Parvenu à ce point, il consacra un an et demi à la lecture; il ne fit plus, durant ce temps, autre chose que de lire et de relire les livres de logique et de philosophie. «Toutes les fois que j'étais embarrassé dans une question, raconte-t-il, et que je ne trouvais pas le terme moyen d'un syllogisme, je m'en allais à la mosquée, et je priais et suppliais l'auteur de toutes choses de m'en découvrir le sens difficile et fermé. La nuit, je revenais à ma maison; j'allumais le flambeau devant moi, et je me mettais à lire et à écrire. Quand j'étais dominé par le sommeil ou que je me sentais faiblir, j'avais coutume de boire un verre de vin qui me rendait des forces, après quoi je recommençais à lire. Quand enfin je succombais au sommeil, je rêvais de ces mêmes questions qui m'avaient tourmenté dans la veille, en sorte qu'il arriva que, pour plusieurs d'entre elles, j'en découvris la solution en dormant.»
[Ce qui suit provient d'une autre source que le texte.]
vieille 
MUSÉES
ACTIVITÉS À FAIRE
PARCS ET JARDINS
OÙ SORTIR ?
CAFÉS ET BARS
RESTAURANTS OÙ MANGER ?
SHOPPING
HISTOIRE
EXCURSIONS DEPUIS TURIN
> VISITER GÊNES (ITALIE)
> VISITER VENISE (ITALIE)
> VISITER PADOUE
Le jeune philosophe approfondit ainsi la série des sciences logiques, physiques et mathématiques, jusqu'au point où l'homme peut atteindre; et il n'y fit plus, dit-il, de progrès depuis lors. Puis il se tourna vers la métaphysique. Mais malgré cette extrême facilité et cette prodigieuse puissance de travail dont il se vante, non sans insistance, la _Métaphysique_ d'Aristote lui resta longtemps inaccessible. «Je lus ce livre, dit-il, mais je ne le compris pas, et la donnée m'en resta obscure au point que, après l'avoir relu quarante fois, je le savais par coeur et ne le comprenais pas encore. Je désespérai et je me dis: Ce livre est incompréhensible. Un jour, je me rendis à l'heure de l'_asr_ chez un libraire, et j'y rencontrai un intermédiaire qui avait en mains un volume dont il faisait l'éloge et qu'il me montra. Je le lui rendis d'un air ennuyé, convaincu qu'il n'y avait pas d'utilité dans cet ouvrage. Mais cet homme me dit: Achète-le-moi; c'est un livre à bon marché; je te le vends trois dirhems; son possesseur a besoin d'argent. Je le lui achetai. C'était un ouvrage d'Abou Nasr el-Farabi sur les intentions d'Aristote dans le livre de la métaphysique[107]. Je rentrai chez moi et je m'empressai de le lire. Aussitôt tout ce qu'il y avait d'obscur dans ce livre se découvrit à moi, car déjà je le savais par coeur. J'en conçus une grande joie, et le lendemain, je distribuai aux pauvres des aumônes abondantes pour rendre grâces à Dieu.»
[Note 107: Farabi a écrit sur les intentions, buts ou tendances (_agrâd_) d'Aristote et de Platon dans plusieurs de leurs livres. V. Steinschneider, _Al-Farabi_, p. 124 et 133.]